Yemeklerimizi yerken keyifli sohbet ediyorduk. Artık iyice merak etmiştim benimle konuşacağı konuyu.
"Erdem, ne konuşacaktın?"
Yüzüme tebessümle bakıp ağzını sildi.
Ben hala yemeğimi yerken onu izliyordum. Ne var? Açım. Öyle filmlerdeki gibi ziyan edemezdim yemeği.
"Mehtap, biliyorsun uzun süreli bir ilişkinin içindeyiz, ve ben sana hala bir hediye almış değilim."
Bu muydu? Şaşırmış şekilde ona bakıyordum. Ben hediye istemiyordum ki? Alacağı hediyeler için mi seviyordum ben onu.
"B-ben hediye istemiyorum ki ,ben-
"Lütfen, hep yapamıyorum zaten. Özür mahiyetinde kabul et. Öküzlüğümü farkettim son zamanlarda ki."
Ses çıkarmadım.
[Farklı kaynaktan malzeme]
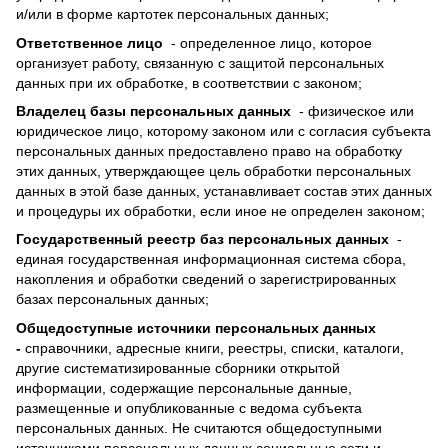
и/или в форме картотек персональных данных;
Ответственное лицо
- определенное лицо, которое
организует работу, связанную с защитой персональных
данных при их обработке, в соответствии с законом;
Владелец базы персональных данных
- физическое или
юридическое лицо, которому законом или с согласия субъекта
персональных данных предоставлено право на обработку
этих данных, утверждающее цель обработки персональных
данных в этой базе данных, устанавливает состав этих данных
и процедуры их обработки, если иное не определен законом;
Государственный реестр баз персональных данных
-
единая государственная информационная система сбора,
накопления и обработки сведений о зарегистрированных
базах персональных данных;
Общедоступные источники персональных данных
-
справочники, адресные книги, реестры, списки, каталоги,
другие систематизированные сборники открытой
информации, содержащие персональные данные,
размещенные и опубликованные с ведома субъекта
персональных данных.
Не считаются общедоступными
источниками персональных данных социальные сети и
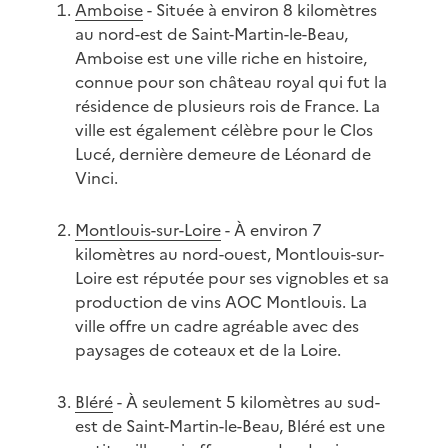
Amboise
- Située à environ 8 kilomètres
au nord-est de Saint-Martin-le-Beau,
Amboise est une ville riche en histoire,
connue pour son château royal qui fut la
résidence de plusieurs rois de France. La
ville est également célèbre pour le Clos
Lucé, dernière demeure de Léonard de
Vinci.
Montlouis-sur-Loire
- À environ 7
kilomètres au nord-ouest, Montlouis-sur-
Loire est réputée pour ses vignobles et sa
production de vins AOC Montlouis. La
ville offre un cadre agréable avec des
paysages de coteaux et de la Loire.
Bléré
- À seulement 5 kilomètres au sud-
est de Saint-Martin-le-Beau, Bléré est une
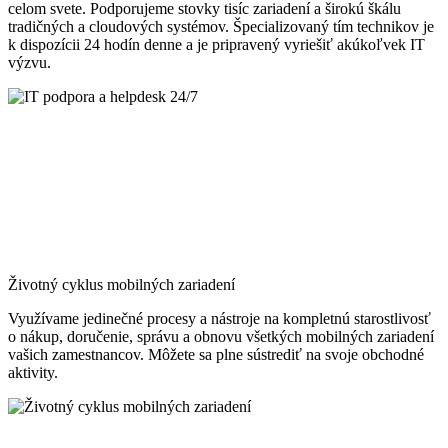
celom svete. Podporujeme stovky tisíc zariadení a širokú škálu
tradičných a cloudových systémov. Špecializovaný tím technikov je
k dispozícii 24 hodín denne a je pripravený vyriešiť akúkoľvek IT
výzvu.
Životný cyklus mobilných zariadení
Využívame jedinečné procesy a nástroje na kompletnú starostlivosť
o nákup, doručenie, správu a obnovu všetkých mobilných zariadení
vašich zamestnancov. Môžete sa plne sústrediť na svoje obchodné
aktivity.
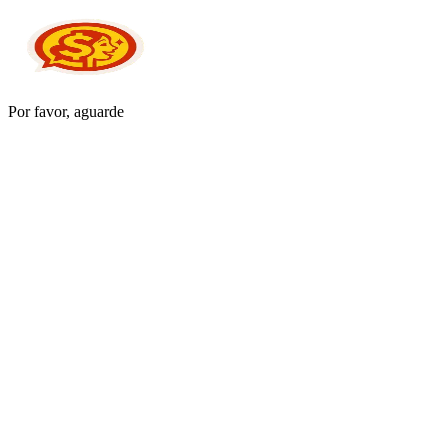
Por favor, aguarde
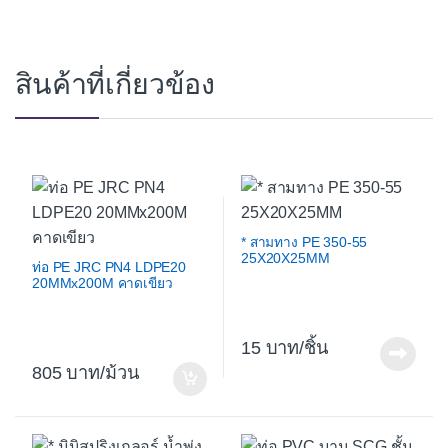
สินค้าที่เกี่ยวข้อง
* สามทาง PE 350-55
25X20X25MM
ท่อ PE JRC PN4 LDPE20
20MMx200M คาดเขียว
15
/ชิ้น
805
/ม้วน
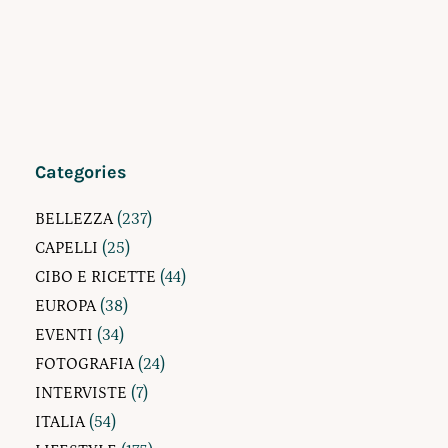
Categories
BELLEZZA
(237)
CAPELLI
(25)
CIBO E RICETTE
(44)
EUROPA
(38)
EVENTI
(34)
FOTOGRAFIA
(24)
INTERVISTE
(7)
ITALIA
(54)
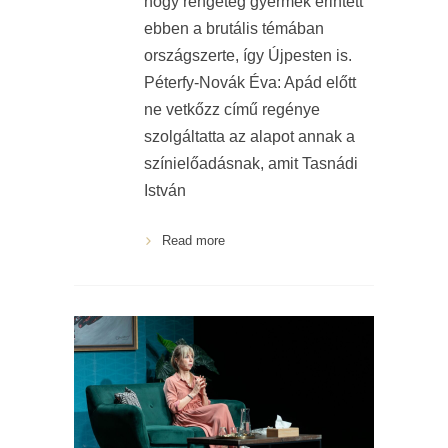
hogy rengeteg gyermek érintett
ebben a brutális témában
országszerte, így Újpesten is.
Péterfy-Novák Éva: Apád előtt
ne vetkőzz című regénye
szolgáltatta az alapot annak a
színielőadásnak, amit Tasnádi
István
Read more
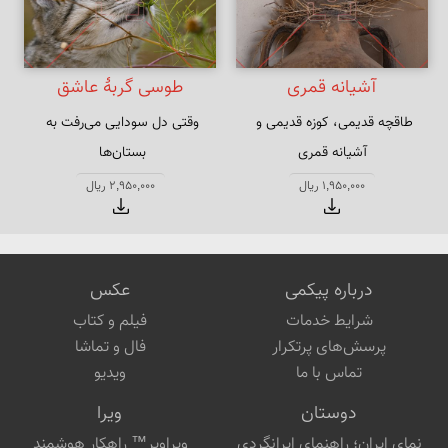
آشیانه قمری
طوسی گربهٔ عاشق
طاقچه قدیمی، کوزه قدیمی و 
وقتی دل سودایی می‌رفت به 
آشیانه قمری
بی خویشتنم کردی بوی گل و 
1,950,000 ریال
2,950,000 ریال
ریحان‌ها
درباره پیکمی
عکس
شرایط خدمات
فیلم و کتاب
پرسش‌های پرتکرار
فال و تماشا
تماس با ما
ویدیو
دوستان
ویرا
نمای ایران؛ راهنمای ایرانگردی
ویراویر™ راهکار هوشمند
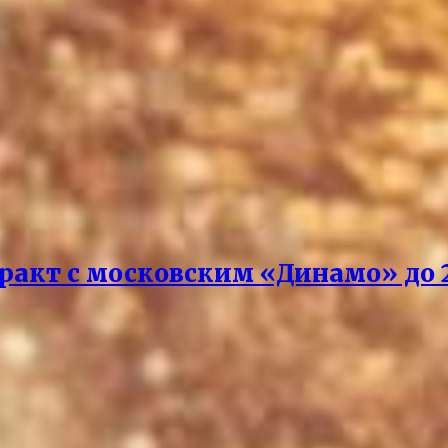
акт с московским «Динамо» до 2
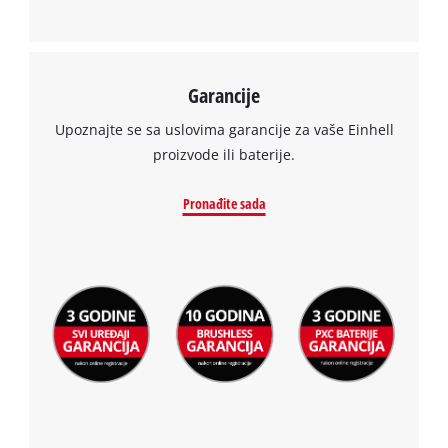
used.
Powered
by
Garancije
Usercentrics
Consent
Upoznajte se sa uslovima garancije za vaše Einhell
Management
proizvode ili baterije.
Platform
Pronađite sada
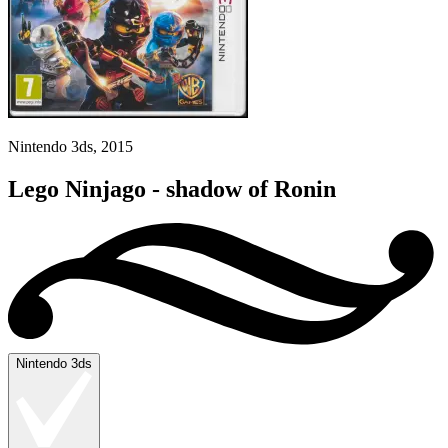
Nintendo 3ds, 2015
Lego Ninjago - shadow of Ronin
Nintendo 3ds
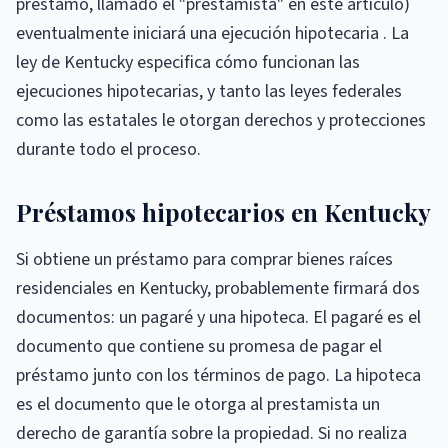
préstamo, llamado el "prestamista" en este artículo)
eventualmente iniciará una ejecución hipotecaria . La
ley de Kentucky especifica cómo funcionan las
ejecuciones hipotecarias, y tanto las leyes federales
como las estatales le otorgan derechos y protecciones
durante todo el proceso.
Préstamos hipotecarios en Kentucky
Si obtiene un préstamo para comprar bienes raíces
residenciales en Kentucky, probablemente firmará dos
documentos: un pagaré y una hipoteca. El pagaré es el
documento que contiene su promesa de pagar el
préstamo junto con los términos de pago. La hipoteca
es el documento que le otorga al prestamista un
derecho de garantía sobre la propiedad. Si no realiza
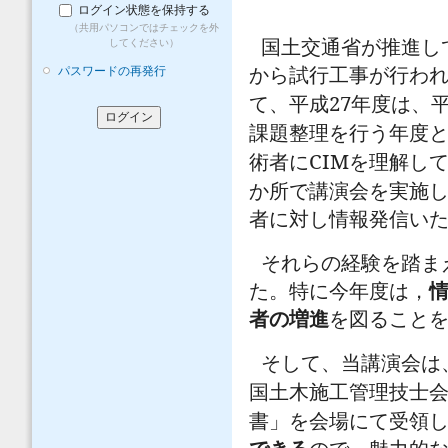
ログイン状態を保持する
（共用パソコンではチェックを外
国土交通省が推進し
してください）
パスワードの再発行
から試行工事が行わ
27
て、平成
年度は、
課題整理を行う年度
CIM
術者に
を理解し
か所で講演会を実施
者に対し情報発信い
それらの経験を踏ま
た。特に今年度は，
者の増進
を図ること
そして、当講演会は
国土木施工管理技士
書」を会場にて受領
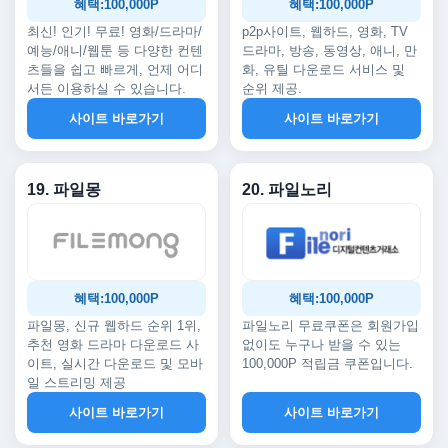
혜택:100,000P
혜택:100,000P
최신! 인기! 무료! 영화/드라마/
p2p사이트, 웹하드, 영화, TV
예능/애니/웹툰 등 다양한 컨텐
드라마, 방송, 동영상, 애니, 만
츠들을 쉽고 빠르게, 언제 어디
화, 유틸 다운로드 서비스 및
서든 이용하실 수 있습니다.
순위 제공.
사이트 바로가기
사이트 바로가기
19. 파일몽
20. 파일노리
혜택:100,000P
혜택:100,000P
파일몽, 신규 웹하드 순위 1위,
파일노리 무료쿠폰은 회원가입
추천 영화 드라마 다운로드 사
없이도 누구나 받을 수 있는
이트, 실시간 다운로드 및 모바
100,000P 적립금 쿠폰입니다.
일 스트리밍 제공
사이트 바로가기
사이트 바로가기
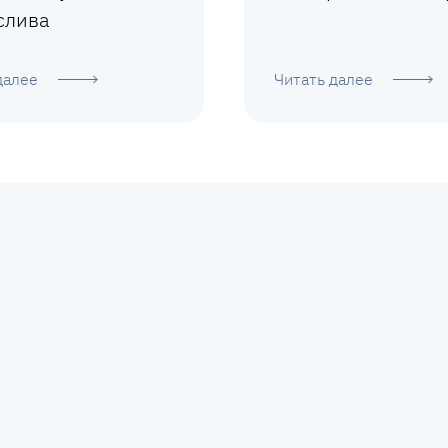
слива
далее
Читать далее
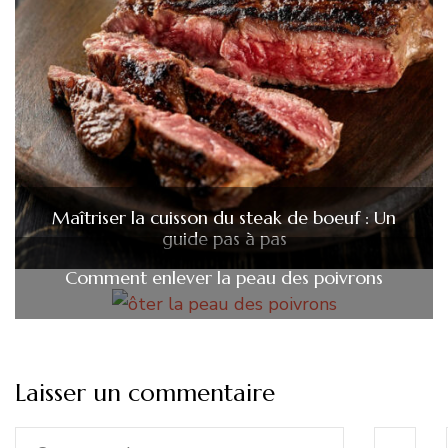
Maîtriser la cuisson du steak de boeuf : Un
guide pas à pas
Comment enlever la peau des poivrons
Laisser un commentaire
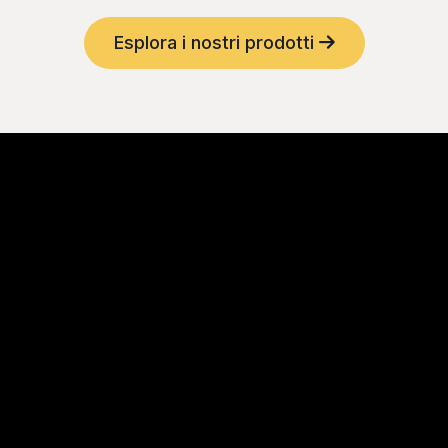
Esplora i nostri prodotti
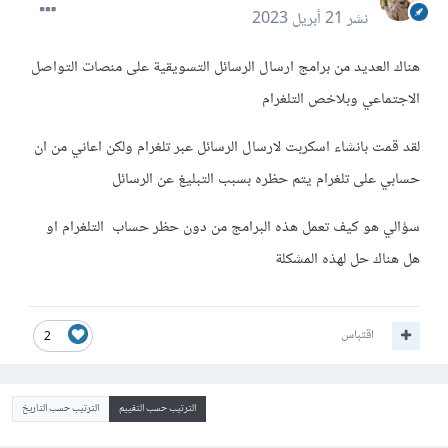
نشر
21 أبريل 2023
هناك العديد من برامج ارسال الرسائل التسويقية على منصات التواصل
الاجتماعي وبلاخص التلغرام
لقد قمت بانشاء اسكربت لارسال الرسائل عبر تلغرام ولكن اعاني من ان
حسابي على تلغرام يتم حظره بسبب التبليغ عن الرسائل
سؤالي هو كيف تعمل هذه البرامج من دون حظر حساب التلغرام او
هل هناك حل لهذه المشكلة
اقتباس
2
الترتيب حسب التقييم
الترتيب حسب التاريخ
Ama hayal kırıklığına uğramıştım.
Boynuma taktığı kolyeye bakmak bile istemedim.
Karşıma yeniden oturunca tebessüm ettim. Bozma moralini.
"Erdem, benden hoşlanıyormusun?"
Yüzüme şaşkın bir gülümsemeyle baktı.
"O ne biçim soru mehtap elbette hoşlanıyorum."
Pekala. Sevmiyorsun hala.
Gülümseyip kafa salladım. Çalan telefonuna bakıp oflayıp açtı.
"Efendim berk?"
"Hayır gelemem mehtapla birlikteyim."
"Ne alaka ya müsait değilim"
Tekrar oflayıp telefonu kapattı.
"Mehtap ben bi konuşup geliyorum güzelim"
"Tamam"
Sessizce yemeğime devam ettim. Moralim bozulmuştu.
"Tatlı istermiydiniz?"
Kafam onkadar dalgınsı ki başımda bana seslenen garsonu bile duymamıştım.
Ben istemiyordum da erdem isterdi belki.
"Ben bir sorayım da"
Kafa sallayıp gitti. Tatlılar geç geliyordu hemen sorup söylesem iyi olurdu. Bir kaç dakikasını ayırabilirdi herhalde erdem efendi.
Restoranın dışına doğru adımladım.
Gelen bağırma sesiyle irkildim. Arkası dönük olan erdem bağırıyordu restoranın bahçesinde. Biraz daha yaklaşıp seslenecektim
"Ulan sanane! Gelmiyorum işte canım istemiyor gelmiyorum! Kimseyi de sevmiyorum.!"
Benden bahsediyordu. İçim yanıyor. Cayır cayır.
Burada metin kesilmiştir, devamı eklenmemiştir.